EDIT: This answer was posted in response to the original version of the question.
The first part of your question, and the question in your title, appears to be answered in the Wikipedia article on Francoist Spain that you cited:
"... officially known as the Spanish State (Spanish: Estado Español) from 1936 to 1947 and the Kingdom of Spain (Spanish: Reino de España) from 1947 to 1975"
The Wikipedia article on "Spanish State" redirects to Francoist Spain because that was the official name of the state from 1936 to 1947 (i.e. during the "Francoist" era)
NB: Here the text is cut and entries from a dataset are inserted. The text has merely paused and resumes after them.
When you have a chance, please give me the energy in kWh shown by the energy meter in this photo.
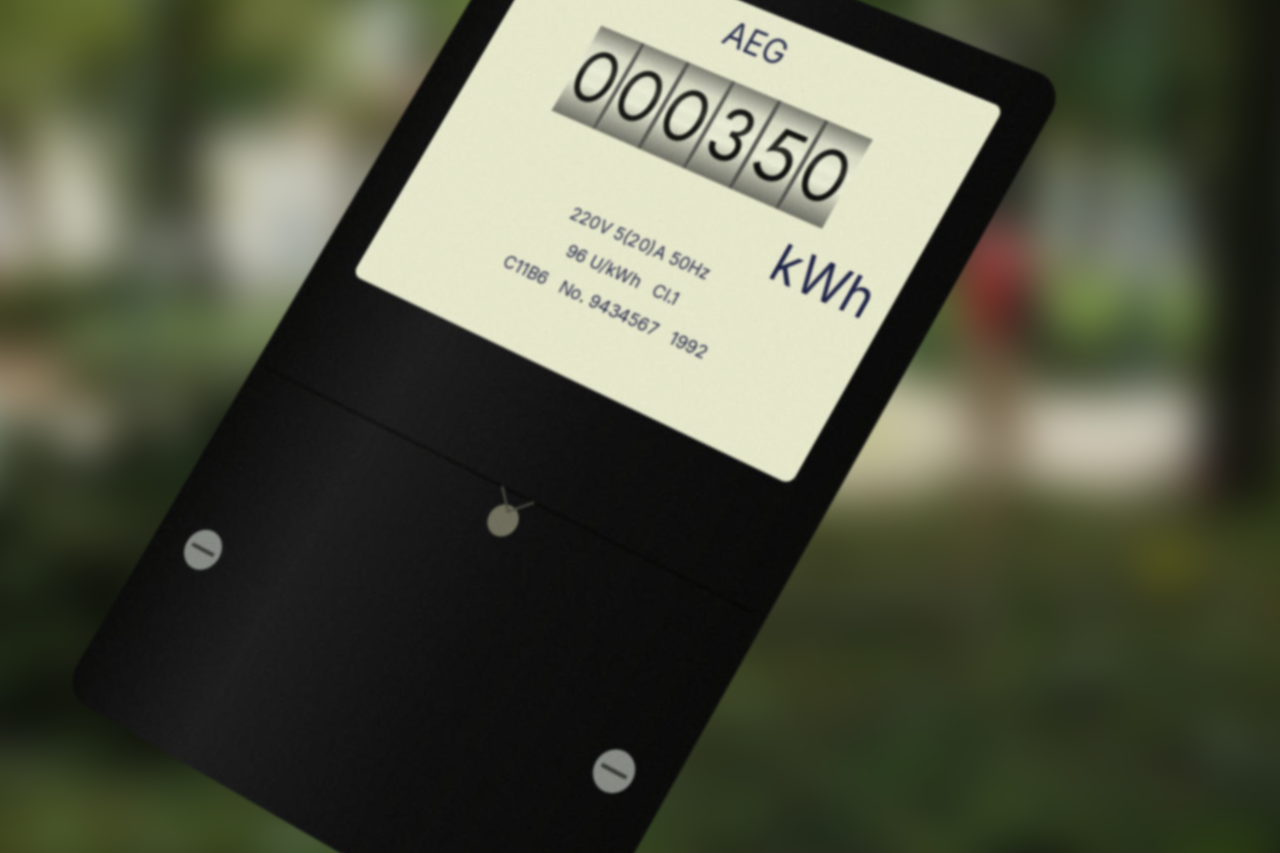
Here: 350 kWh
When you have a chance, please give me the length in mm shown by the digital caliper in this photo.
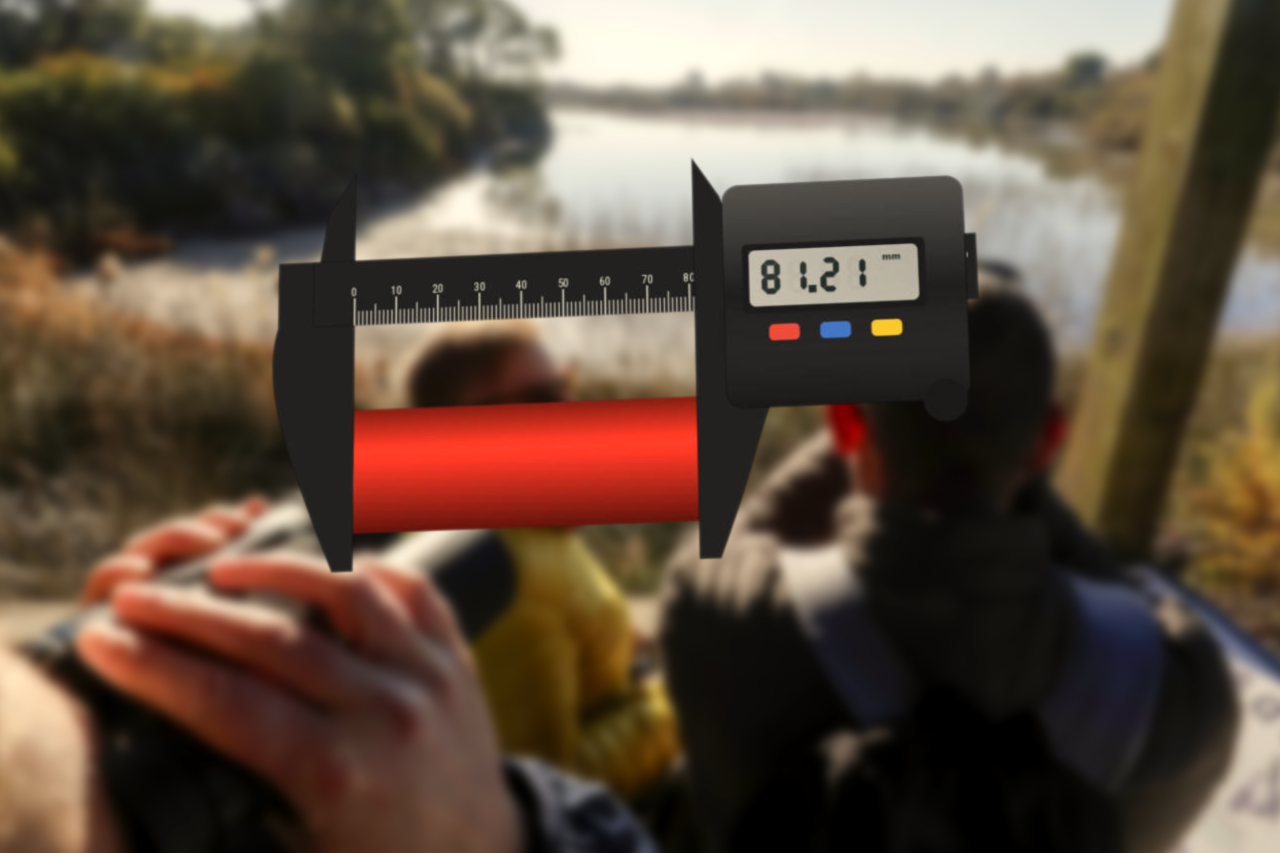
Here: 81.21 mm
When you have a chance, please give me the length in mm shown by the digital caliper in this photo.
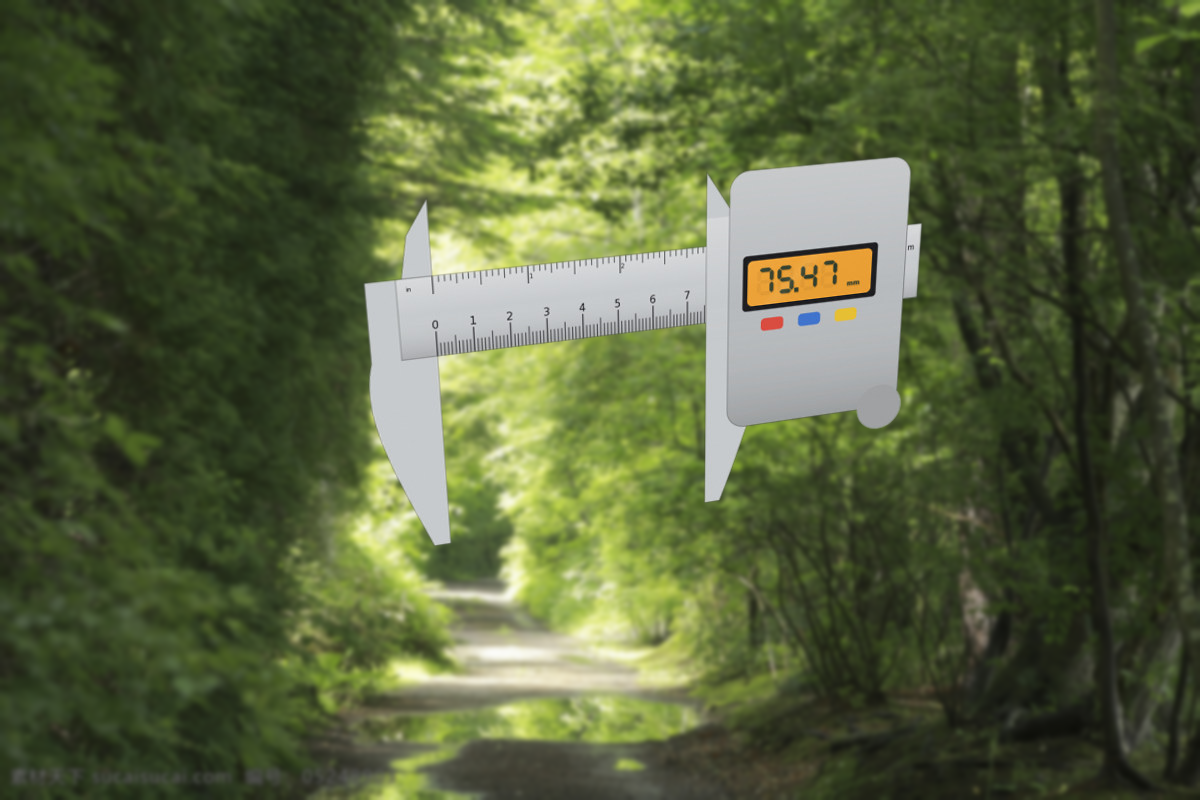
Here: 75.47 mm
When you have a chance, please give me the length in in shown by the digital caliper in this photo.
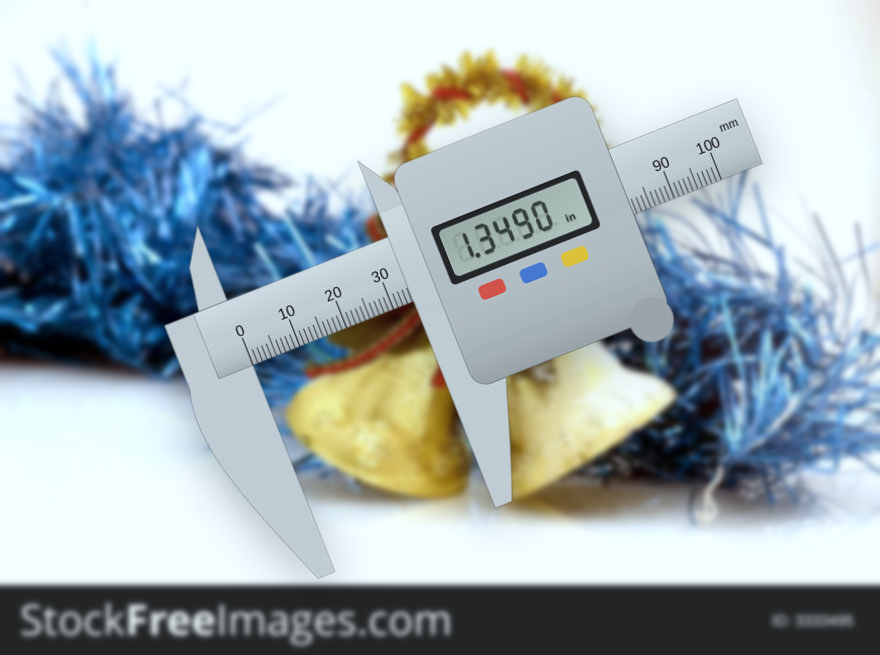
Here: 1.3490 in
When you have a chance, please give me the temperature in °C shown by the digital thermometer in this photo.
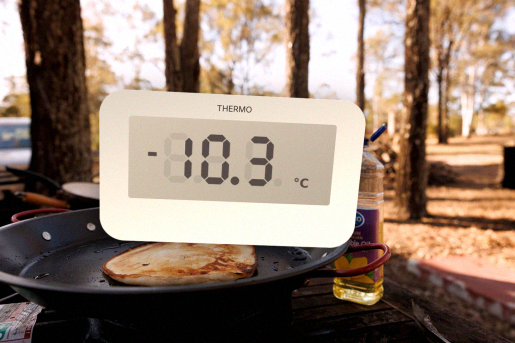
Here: -10.3 °C
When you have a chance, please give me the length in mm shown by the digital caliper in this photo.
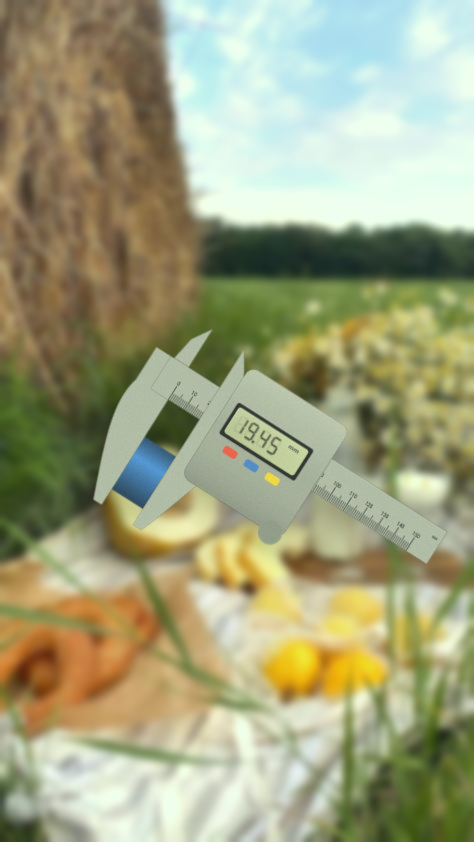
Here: 19.45 mm
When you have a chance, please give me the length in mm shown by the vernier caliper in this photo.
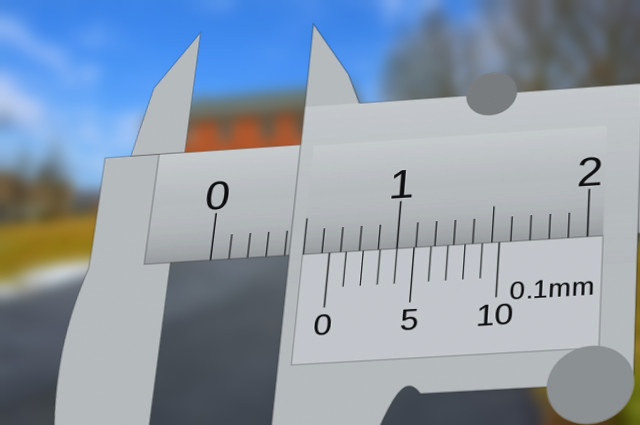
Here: 6.4 mm
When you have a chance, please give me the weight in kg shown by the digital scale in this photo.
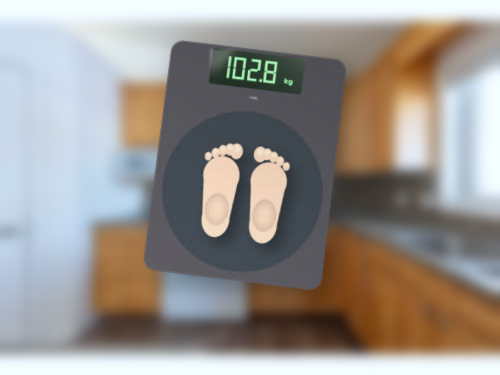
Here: 102.8 kg
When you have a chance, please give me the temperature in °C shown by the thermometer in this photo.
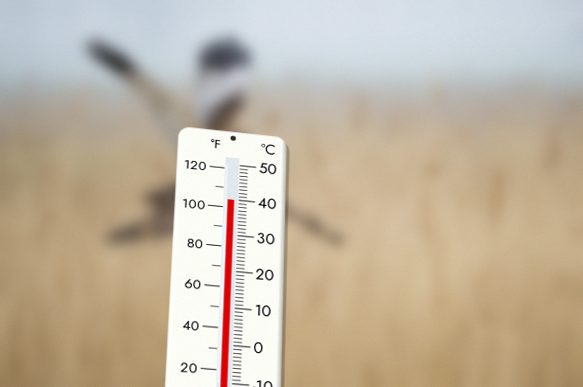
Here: 40 °C
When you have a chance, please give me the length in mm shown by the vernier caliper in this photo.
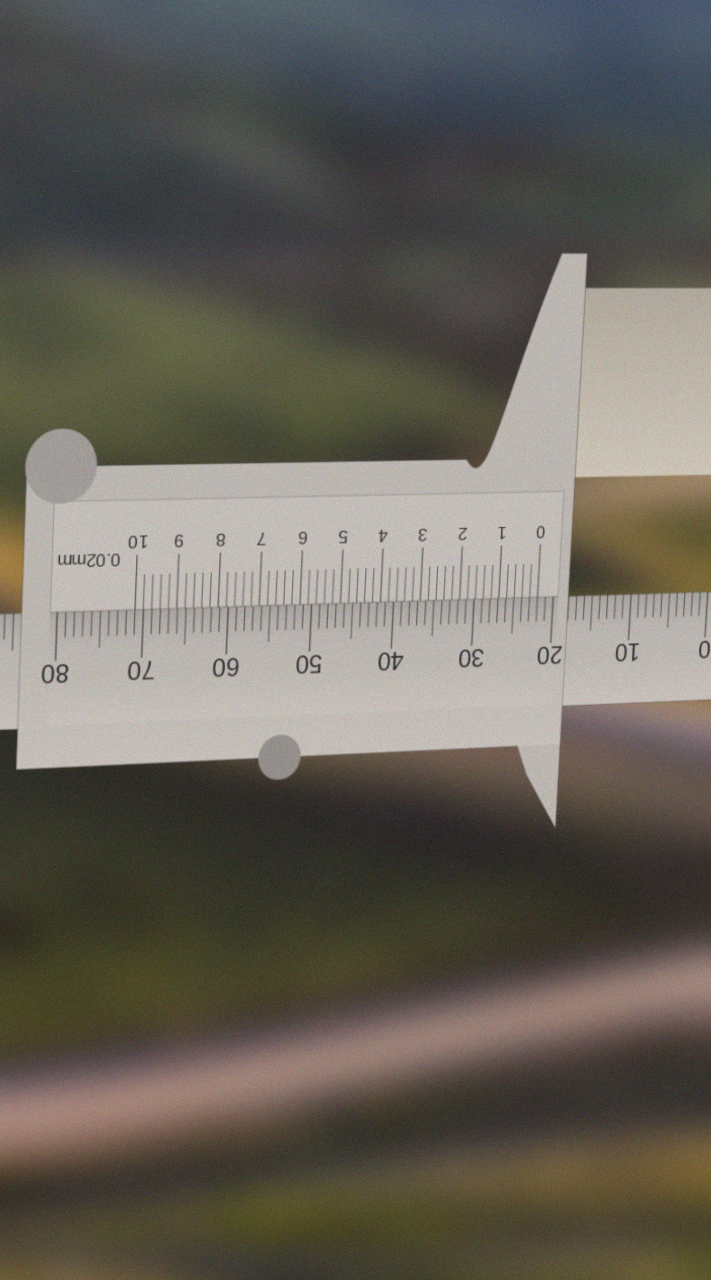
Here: 22.0 mm
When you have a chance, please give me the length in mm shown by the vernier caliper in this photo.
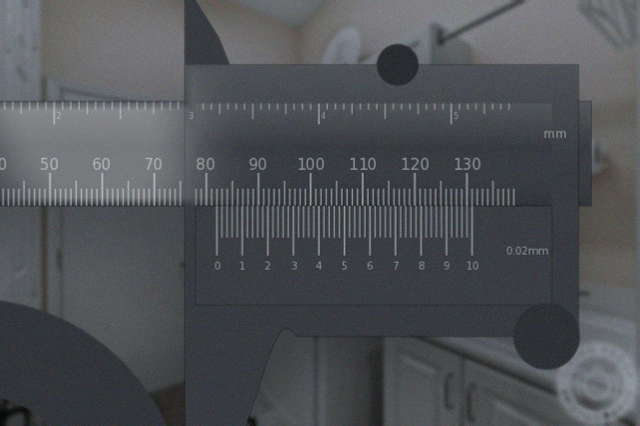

The legal basis for the change from "Spanish State" to "Kingdom of Spain" would appear to be Article 1 of the Ley de Sucesión en la Jefatura del Estado (Law of Succession to the Headship of the State) which states:
"Spain, as a political union, is a Catholic, social and representative State that, according to its tradition, is declared a Kingdom"
So, after that law was passed in 1947, Spain became officially known as "The Kingdom of Spain".
The Wikipedia article on Francoist Spain that you cited has a link to the Law of Succession to the Headship of the State (via the 1947 referendum on that law) in the section titled Government.
The 1947 Law of Succession to the Headship of the State is one of the eight Fundamental Laws of the Realm established in Spain between 1938 and 1977.